◆ **TEKS SUMBER**

Richard Burton: Analisis Keadilan Penilaian Hukum Sanksi Pajak
Pajak.com, Jakarta – Sistem self assessment memberikan kewenangan bagi otoritas pajak untuk melakukan penegakan hukum, seperti imbauan, pemeriksaan, pemeriksaan bukti permulaan, penyidikan, hingga penuntutan. Menurut akademisi sekaligus praktisi perpajakan Richard Burton, penegakan hukum memiliki konsekuensi sanksi yang bisa memberatkan Wajib Pajak atau sebaliknya—sebagai upaya menegakkan keadilan. Maka, penting bagi Richard Burton untuk analisis keadilan dalam penilaian hukum sanksi pajak tersebut.

◆ **BAHAN YANG DISEDIAKAN**
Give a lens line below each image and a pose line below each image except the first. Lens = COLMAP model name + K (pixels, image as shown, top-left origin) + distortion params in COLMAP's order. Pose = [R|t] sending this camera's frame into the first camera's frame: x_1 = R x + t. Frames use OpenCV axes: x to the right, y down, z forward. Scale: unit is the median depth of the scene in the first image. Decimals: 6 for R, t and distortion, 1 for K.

--

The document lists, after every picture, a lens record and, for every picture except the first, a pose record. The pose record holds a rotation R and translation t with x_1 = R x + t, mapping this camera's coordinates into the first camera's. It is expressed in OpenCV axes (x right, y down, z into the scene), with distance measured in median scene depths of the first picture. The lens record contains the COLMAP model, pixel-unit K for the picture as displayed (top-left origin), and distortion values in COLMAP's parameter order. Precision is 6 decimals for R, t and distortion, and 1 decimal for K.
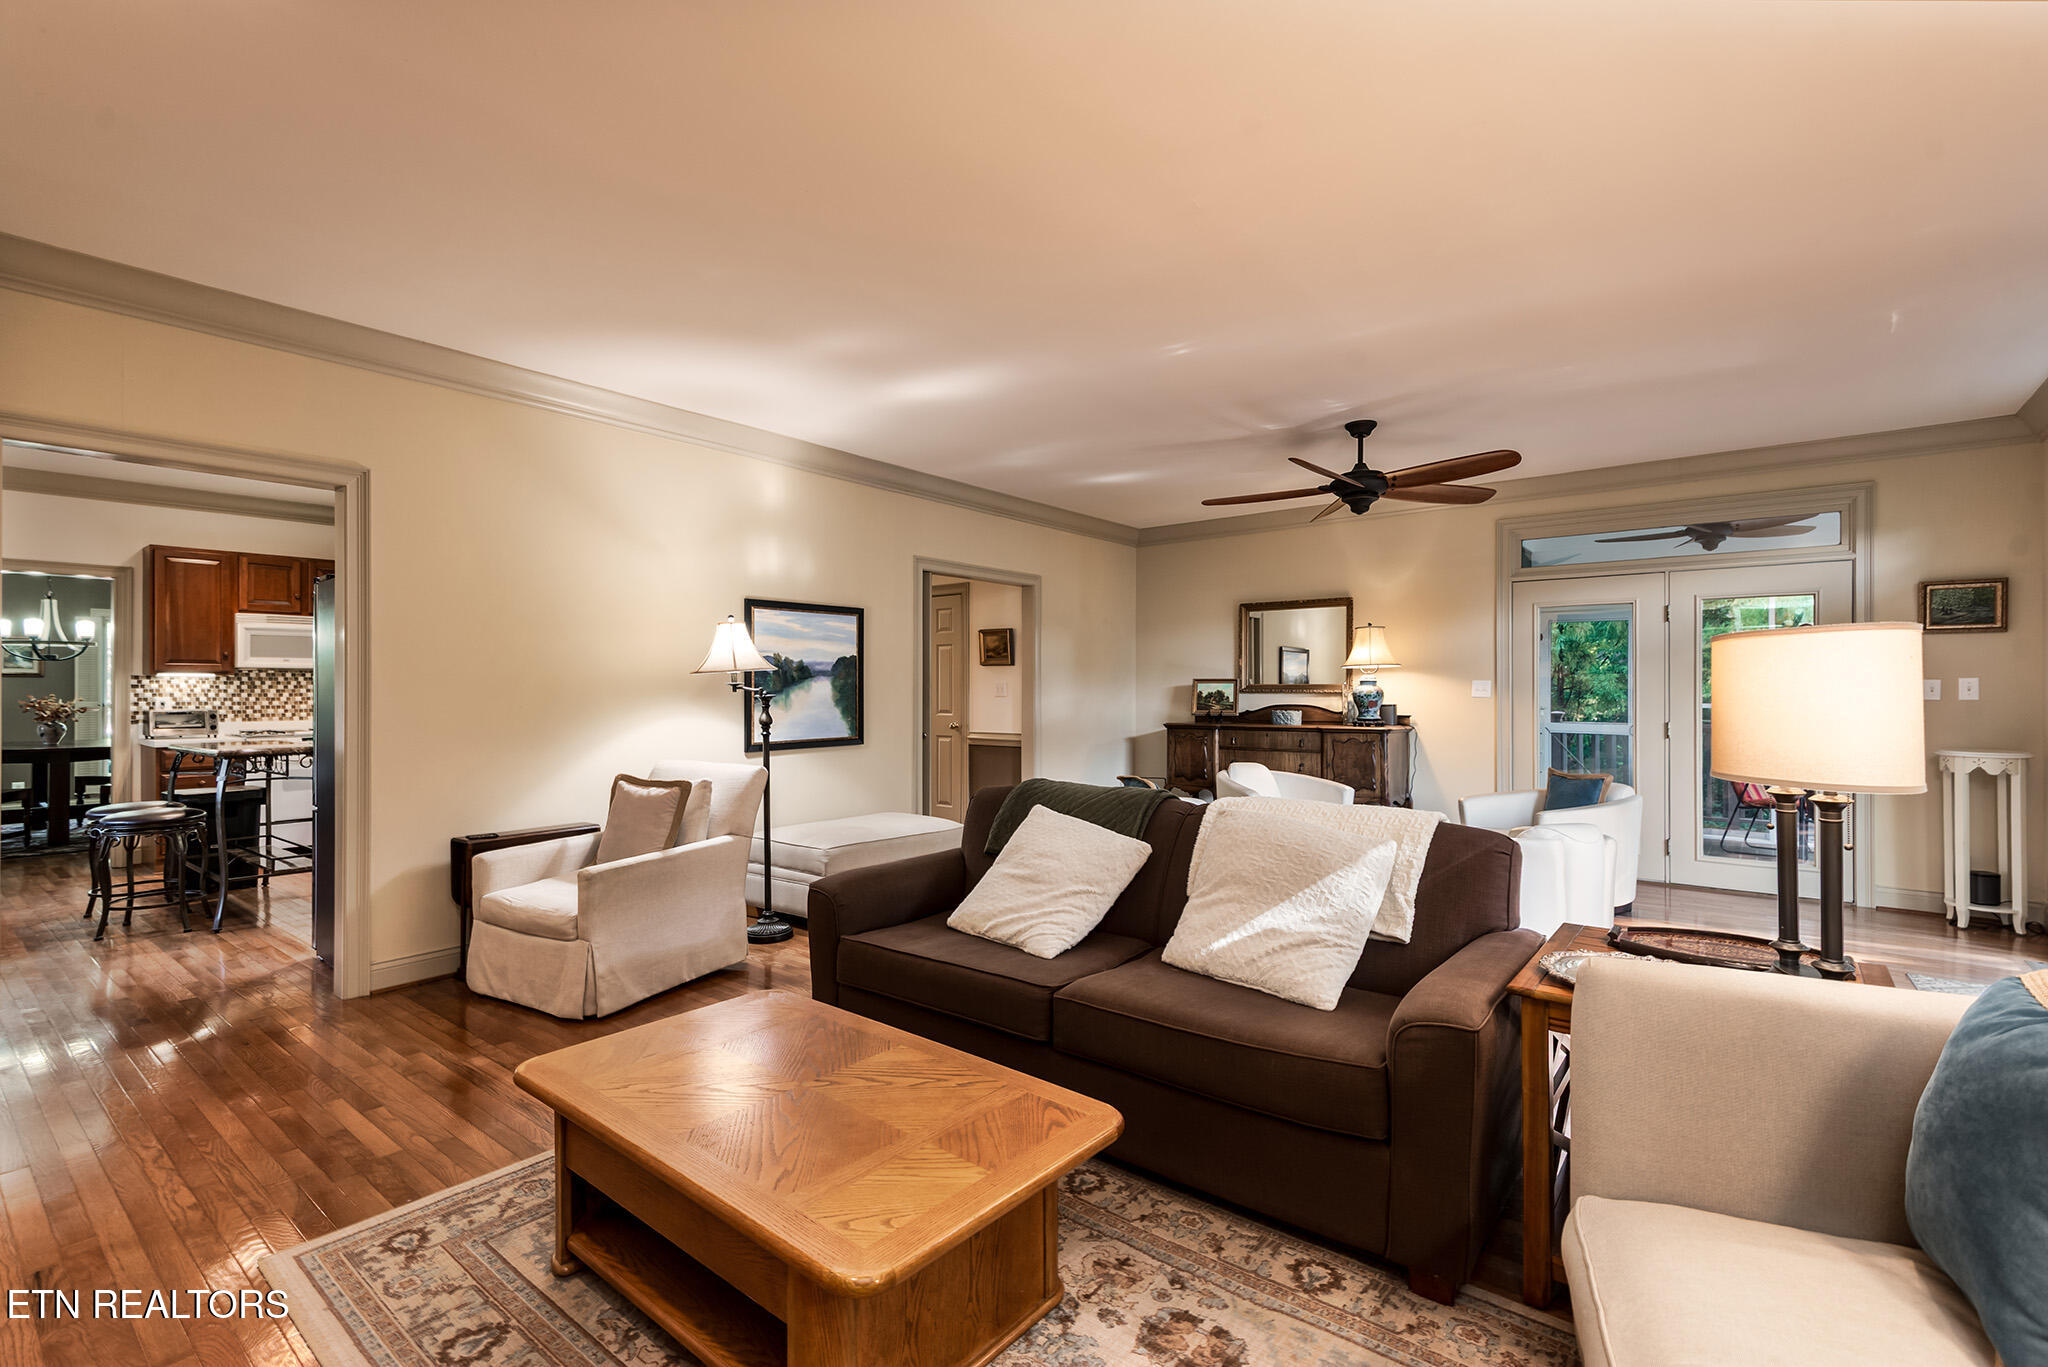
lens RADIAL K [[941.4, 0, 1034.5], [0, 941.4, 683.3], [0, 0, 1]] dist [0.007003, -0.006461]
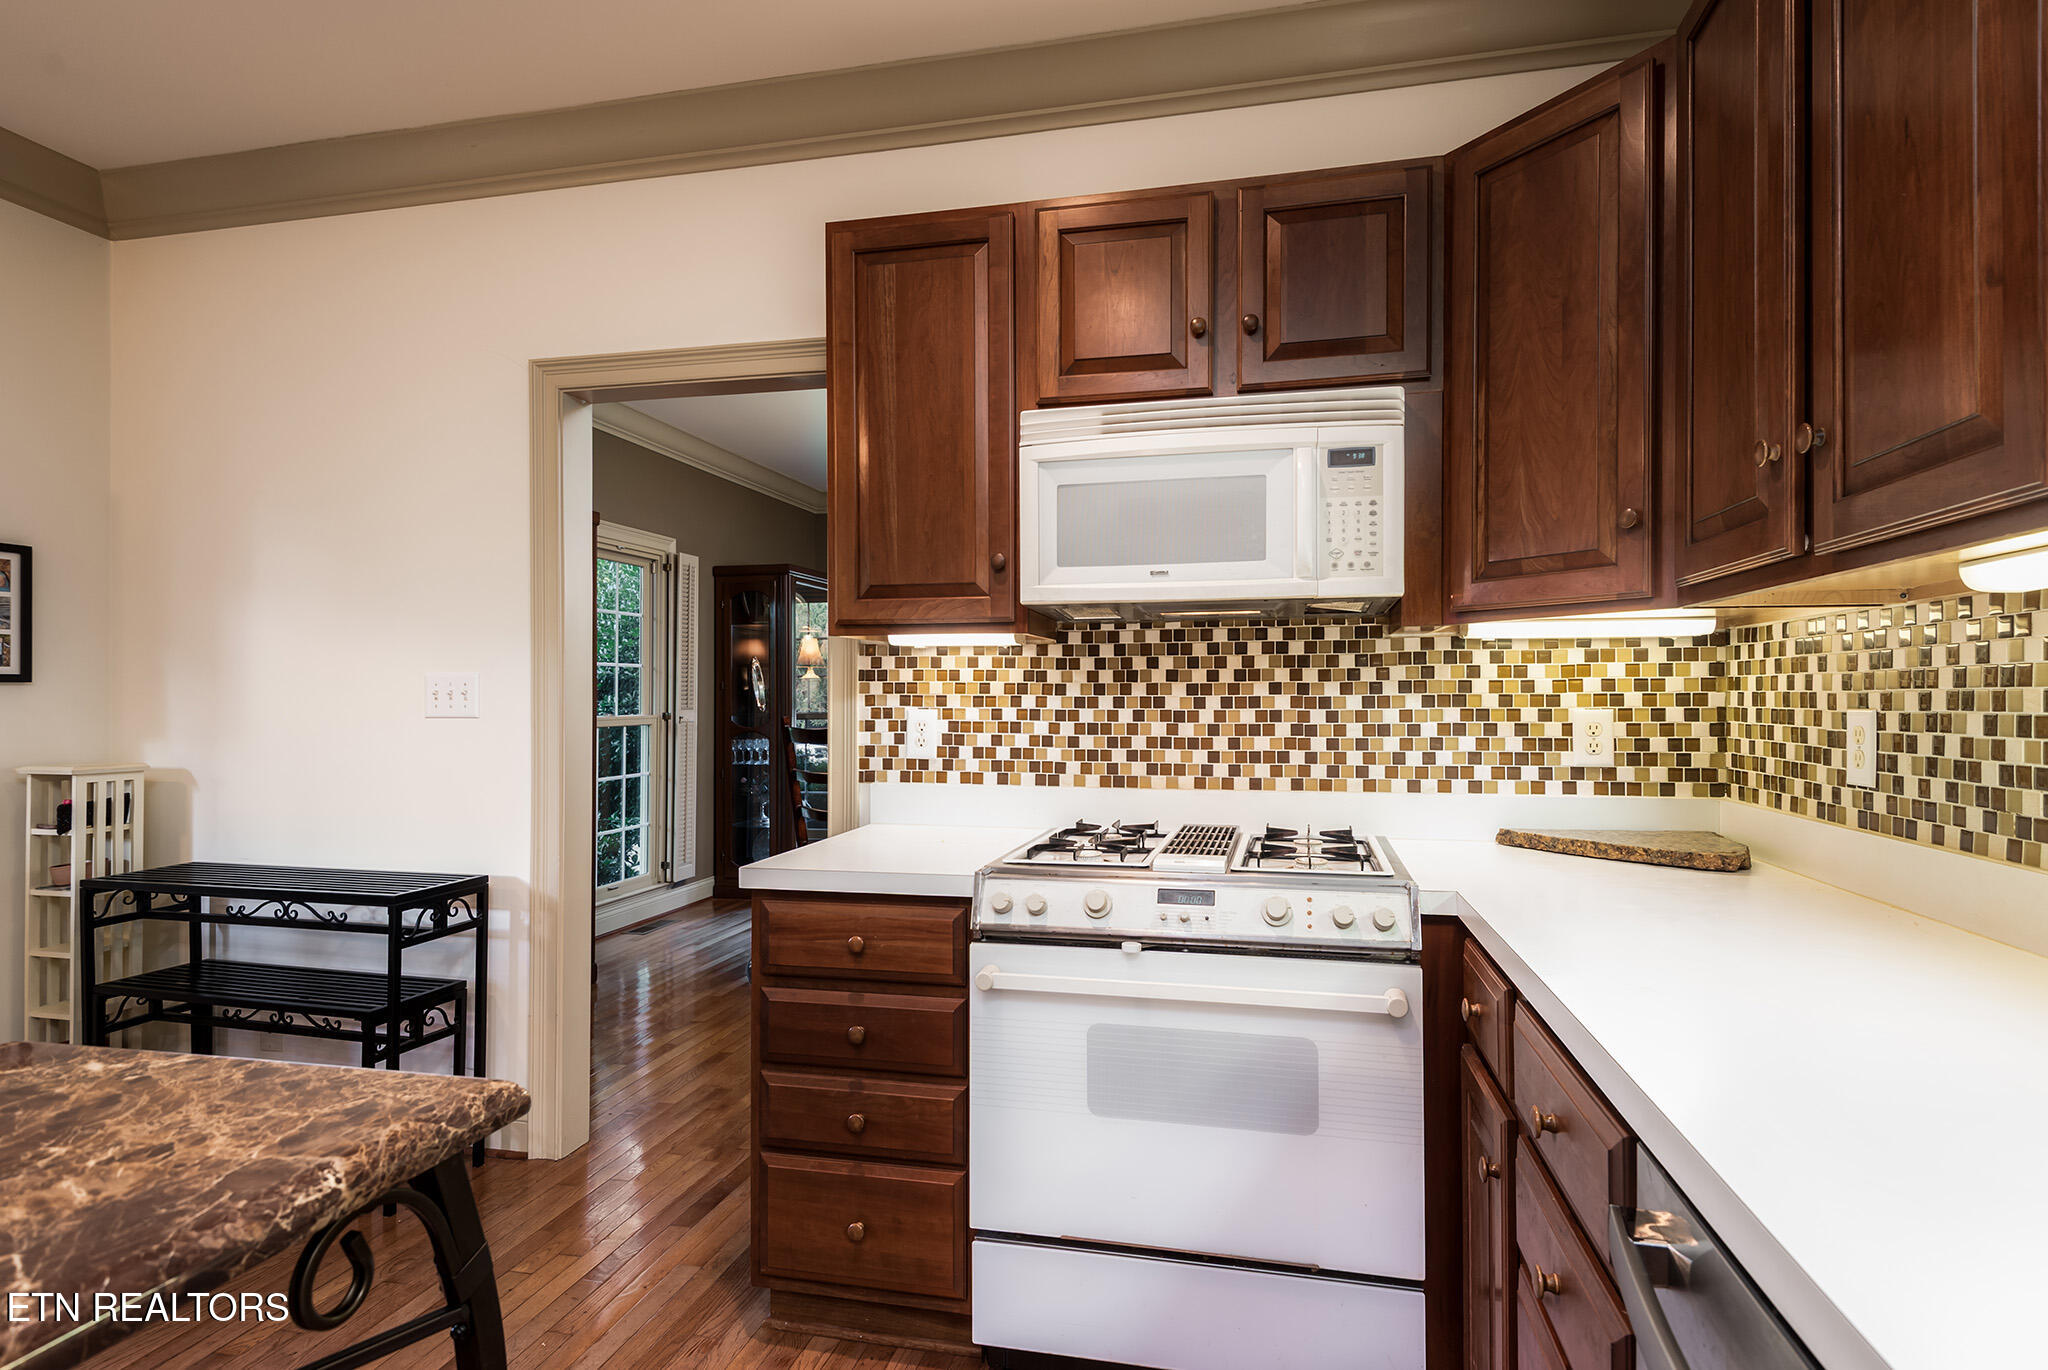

◆ **PETUNJUK PENGERJAAN**
Jawablah pertanyaan berikut berdasarkan teks sumber.
1. Sistem apa yang memberikan kewenangan kepada otoritas pajak untuk melakukan penegakan hukum?
2. Sebagai apa Richard Burton disebut dalam teks sumber?
3. Bentuk penegakan hukum apa saja yang disebutkan dalam teks sumber?

◆ **HASIL YANG DIHARAPKAN**
1. Sistem self assessment memberikan kewenangan kepada otoritas pajak untuk melakukan penegakan hukum.
2. Richard Burton disebut sebagai akademisi sekaligus praktisi perpajakan.
3. Bentuk penegakan hukum yang disebutkan adalah imbauan, pemeriksaan, pemeriksaan bukti permulaan, penyidikan, hingga penuntutan.